Auch, wenn gerade weiß Gott nicht alles rosig ist (auch bei Menschen wie uns nicht, die so wahnsinnig privilegiert sind, gesund, nicht arm, nicht einsam), bin ich doch sehr viel dankbarer für das, was gut ist. Ich habe mir meinen Freund nicht danach ausgesucht, was für ein Vater er wohl sein würde und wie gleichberechtigt er seine Partnerschaft gestaltet – in die Beziehung bin ich eher hineingestolpert. Aber gerade in der jetzigen Zeit, wenn die Kita schließt und ich trotzdem Aufträge zugesagt habe, bin ich unendlich erleichtert, dass mein Freund nicht der Meinung ist, meine Arbeit sei weniger wert.
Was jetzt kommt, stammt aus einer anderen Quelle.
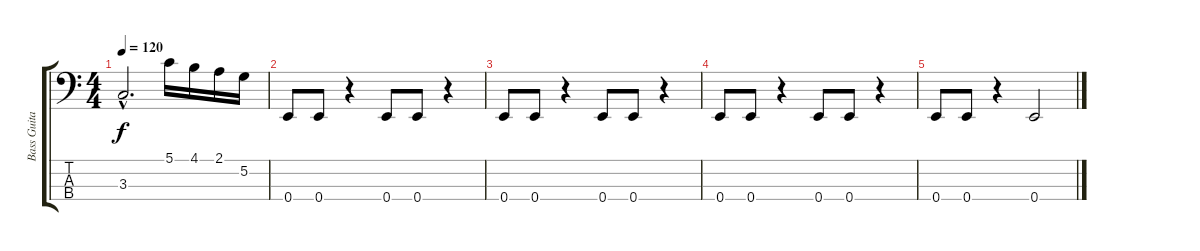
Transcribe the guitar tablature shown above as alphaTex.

\track ("Bass Guitar" "Bass Guita") {instrument electricbassfinger}
\staff {score tabs}
\tuning (G2 D2 A1 E1) {hide}
\ts (4 4)
\tempo 120
\clef f4
\ks c
3.3{hac t}.2{d dy f} 5.1.16 4.1.16 2.1.16 5.2.16 |
0.4.8 0.4.8 r.4 0.4.8 0.4.8 r.4 |
0.4.8 0.4.8 r.4 0.4.8 0.4.8 r.4 |
0.4.8 0.4.8 r.4 0.4.8 0.4.8 r.4 |
0.4.8 0.4.8 r.4 0.4.2
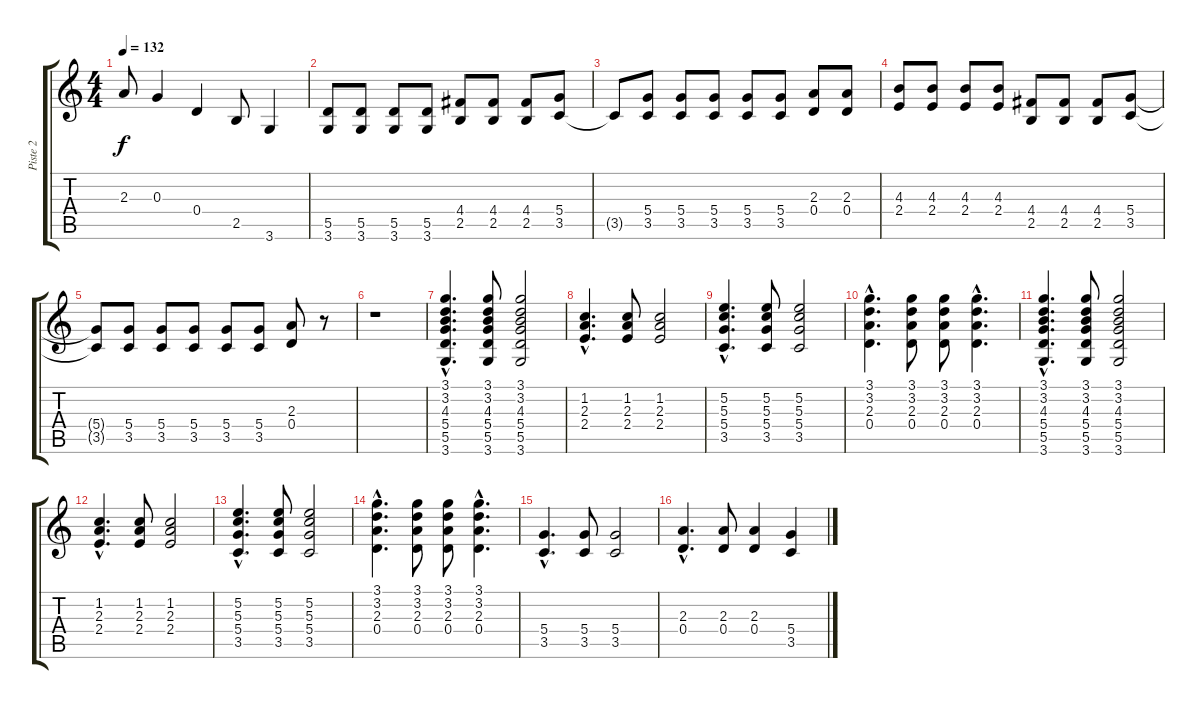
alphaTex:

\track ("Piste 2" "Piste 2") {instrument acousticguitarsteel}
\staff {score tabs}
\tuning (E4 B3 G3 D3 A2 E2) {hide}
\ts (4 4)
\tempo 132
\clef g2
\ks c
2.3.8{dy f} 0.3.4 0.4.4 2.5.8 3.6.4 |
(5.5 3.6).8 (5.5 3.6).8 (5.5 3.6).8 (5.5 3.6).8 (4.4 2.5).8 (4.4 2.5).8 (4.4 2.5).8 (5.4 3.5).8 |
3.5{t}.8 (5.4 3.5).8 (5.4 3.5).8 (5.4 3.5).8 (5.4 3.5).8 (5.4 3.5).8 (2.3 0.4).8 (2.3 0.4).8 |
(4.3 2.4).8 (4.3 2.4).8 (4.3 2.4).8 (4.3 2.4).8 (4.4 2.5).8 (4.4 2.5).8 (4.4 2.5).8 (5.4 3.5).8 |
(5.4{t} 3.5{t}).8 (5.4 3.5).8 (5.4 3.5).8 (5.4 3.5).8 (5.4 3.5).8 (5.4 3.5).8 (2.3 0.4).8 r.8 |
r.1 |
(3.1{hac} 3.2{hac} 4.3{hac} 5.4{hac} 5.5{hac} 3.6{hac}).4{d} (3.1 3.2 4.3 5.4 5.5 3.6).8 (3.1 3.2 4.3 5.4 5.5 3.6).2 |
(1.2{hac} 2.3{hac} 2.4{hac}).4{d} (1.2 2.3 2.4).8 (1.2 2.3 2.4).2 |
(5.2{hac} 5.3{hac} 5.4{hac} 3.5{hac}).4{d} (5.2 5.3 5.4 3.5).8 (5.2 5.3 5.4 3.5).2 |
(3.1{hac} 3.2{hac} 2.3{hac} 0.4{hac}).4{d} (3.1 3.2 2.3 0.4).8 (3.1 3.2 2.3 0.4).8 (3.1{hac} 3.2{hac} 2.3{hac} 0.4{hac}).4{d} |
(3.1{hac} 3.2{hac} 4.3{hac} 5.4{hac} 5.5{hac} 3.6{hac}).4{d} (3.1 3.2 4.3 5.4 5.5 3.6).8 (3.1 3.2 4.3 5.4 5.5 3.6).2 |
(1.2{hac} 2.3{hac} 2.4{hac}).4{d} (1.2 2.3 2.4).8 (1.2 2.3 2.4).2 |
(5.2{hac} 5.3{hac} 5.4{hac} 3.5{hac}).4{d} (5.2 5.3 5.4 3.5).8 (5.2 5.3 5.4 3.5).2 |
(3.1{hac} 3.2{hac} 2.3{hac} 0.4{hac}).4{d} (3.1 3.2 2.3 0.4).8 (3.1 3.2 2.3 0.4).8 (3.1{hac} 3.2{hac} 2.3{hac} 0.4{hac}).4{d} |
(5.4{hac} 3.5{hac}).4{d} (5.4 3.5).8 (5.4 3.5).2 |
(2.3{hac} 0.4{hac}).4{d} (2.3 0.4).8 (2.3 0.4).4 (5.4 3.5).4
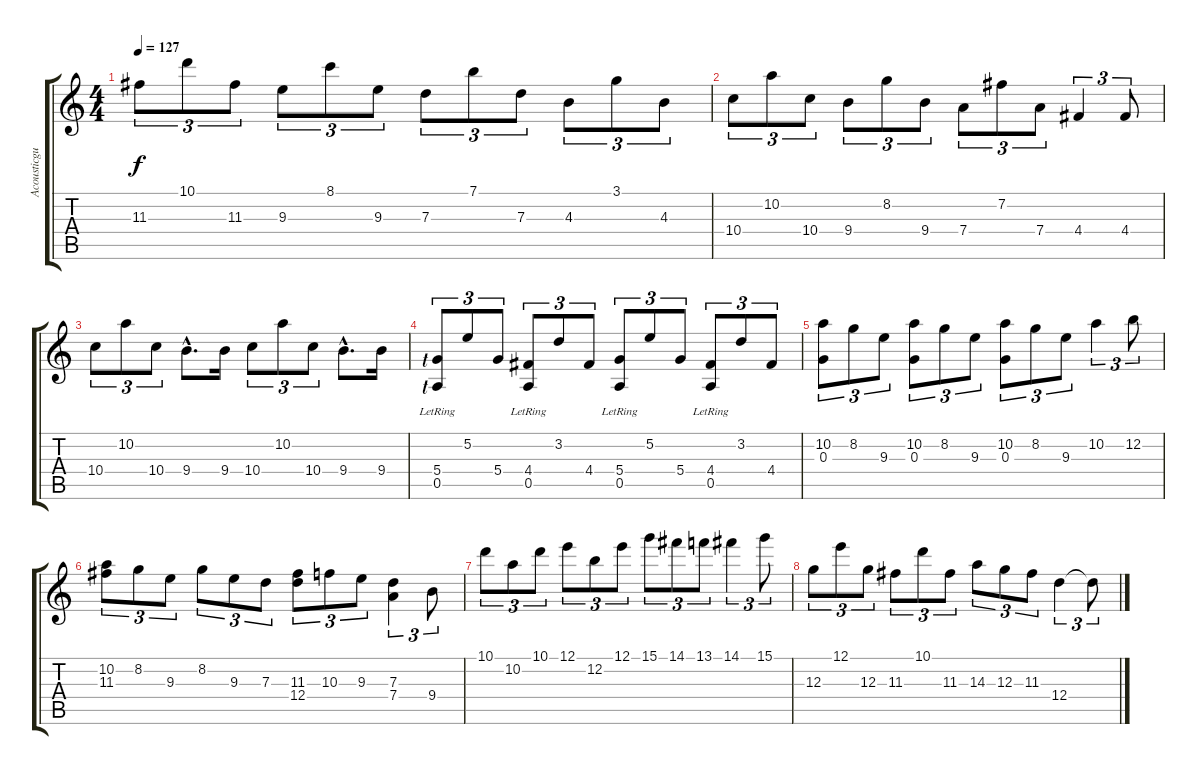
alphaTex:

\track ("Acousticguitar" "Acousticgu") {instrument acousticguitarsteel}
\staff {score tabs}
\tuning (E4 B3 G3 D3 A2 E2) {hide}
\ts (4 4)
\tempo 127
\clef g2
\ks c
11.3.8{tu (3 2) dy f} 10.1.8{tu (3 2)} 11.3.8{tu (3 2)} 9.3.8{tu (3 2)} 8.1.8{tu (3 2)} 9.3.8{tu (3 2)} 7.3.8{tu (3 2)} 7.1.8{tu (3 2)} 7.3.8{tu (3 2)} 4.3.8{tu (3 2)} 3.1.8{tu (3 2)} 4.3.8{tu (3 2)} |
10.4.8{tu (3 2)} 10.2.8{tu (3 2)} 10.4.8{tu (3 2)} 9.4.8{tu (3 2)} 8.2.8{tu (3 2)} 9.4.8{tu (3 2)} 7.4.8{tu (3 2)} 7.2.8{tu (3 2)} 7.4.8{tu (3 2)} 4.4.4{tu (3 2)} 4.4.8{tu (3 2)} |
10.4.8{tu (3 2)} 10.2.8{tu (3 2)} 10.4.8{tu (3 2)} 9.4{hac}.8{d} 9.4.16 10.4.8{tu (3 2)} 10.2.8{tu (3 2)} 10.4.8{tu (3 2)} 9.4{hac}.8{d} 9.4.16 |
(5.4{lf 1} 0.5{lr lf 1}).8{tu (3 2)} 5.2.8{tu (3 2)} 5.4.8{tu (3 2)} (4.4 0.5{lr}).8{tu (3 2)} 3.2.8{tu (3 2)} 4.4.8{tu (3 2)} (5.4 0.5{lr}).8{tu (3 2)} 5.2.8{tu (3 2)} 5.4.8{tu (3 2)} (4.4 0.5{lr}).8{tu (3 2)} 3.2.8{tu (3 2)} 4.4.8{tu (3 2)} |
(10.2 0.3).8{tu (3 2)} 8.2.8{tu (3 2)} 9.3.8{tu (3 2)} (10.2 0.3).8{tu (3 2)} 8.2.8{tu (3 2)} 9.3.8{tu (3 2)} (10.2 0.3).8{tu (3 2)} 8.2.8{tu (3 2)} 9.3.8{tu (3 2)} 10.2.4{tu (3 2)} 12.2.8{tu (3 2)} |
(10.2 11.3).8{tu (3 2)} 8.2.8{tu (3 2)} 9.3.8{tu (3 2)} 8.2.8{tu (3 2)} 9.3.8{tu (3 2)} 7.3.8{tu (3 2)} (11.3 12.4).8{tu (3 2)} 10.3.8{tu (3 2)} 9.3.8{tu (3 2)} (7.3 7.4).4{tu (3 2)} 9.4.8{tu (3 2)} |
10.1.8{tu (3 2)} 10.2.8{tu (3 2)} 10.1.8{tu (3 2)} 12.1.8{tu (3 2)} 12.2.8{tu (3 2)} 12.1.8{tu (3 2)} 15.1.8{tu (3 2)} 14.1.8{tu (3 2)} 13.1.8{tu (3 2)} 14.1.4{tu (3 2)} 15.1.8{tu (3 2)} |
12.3.8{tu (3 2)} 12.1.8{tu (3 2)} 12.3.8{tu (3 2)} 11.3.8{tu (3 2)} 10.1.8{tu (3 2)} 11.3.8{tu (3 2)} 14.3.8{tu (3 2)} 12.3.8{tu (3 2)} 11.3.8{tu (3 2)} 12.4.4{tu (3 2)} 12.4{t}.8{tu (3 2)}
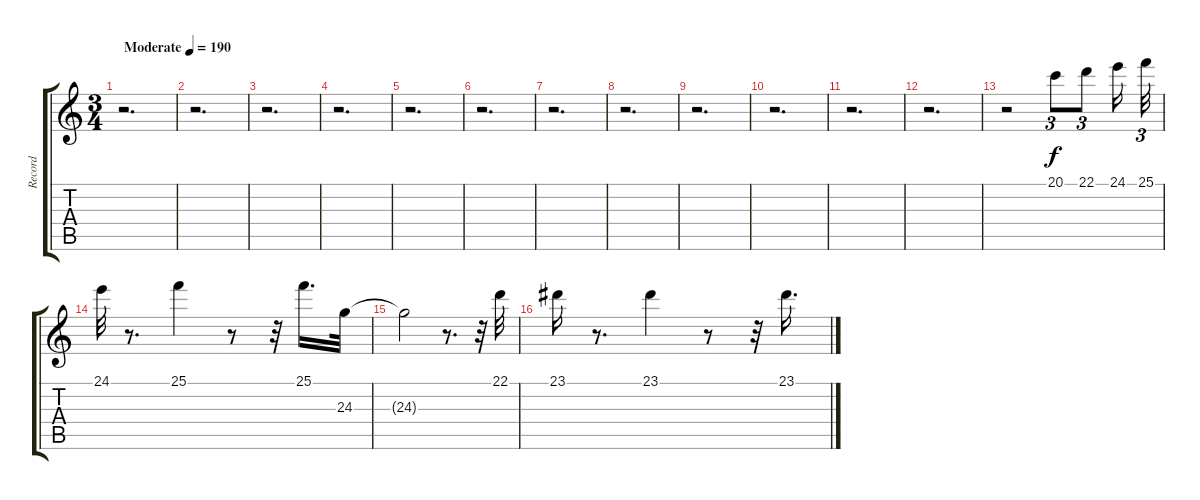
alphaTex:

\track ("Record" "Record") {instrument flute}
\staff {score tabs}
\tuning (E4 B3 G3 D3 A2 E2) {hide}
\ts (3 4)
\tempo (190 "Moderate")
\clef g2
\ks c
r.2{d dy f instrument flute} |
r.2{d} |
r.2{d} |
r.2{d} |
r.2{d} |
r.2{d} |
r.2{d} |
r.2{d} |
r.2{d} |
r.2{d} |
r.2{d} |
r.2{d} |
r.2 20.1.8{tu (3 2)} 22.1.8{tu (3 2)} 24.1.16 25.1.32{tu (3 2)} |
24.1.32 r.8{d} 25.1.4 r.8 r.32 25.1.16{d} 24.3.32 |
24.3{t}.2 r.8{d} r.32 22.1.32 |
23.1.16 r.8{d} 23.1.4 r.8 r.32 23.1.16{d}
Unsere Beziehung muss gerade so viel mehr sein – Ersatz für Freundschaften, gegenseitige Seelsorge, dazu noch die Orga, die Eltern ohnehin immer im Blick haben müssen. Deswegen fühlt es sich bei Beziehungskrisen wirklich so an, als würde mir alles, mein ganzes Leben entgleiten. Das ist ganz selbstverständlich. Ich glaube, deswegen waren wir auch viel engagierter, als es darum ging, unsere Probleme zu lösen. Die Pandemie hat unsere Welt kleiner gemacht, und in dieser kleinen Welt lassen sich Schwierigkeiten und Konflikte nicht mehr so leicht ignorieren. Ich freue mich darauf, wenn die Welt wieder größer wird. Und wenn ich irgendwann wieder ausgehen kann, dann weiß ich schon ganz genau, mit wem.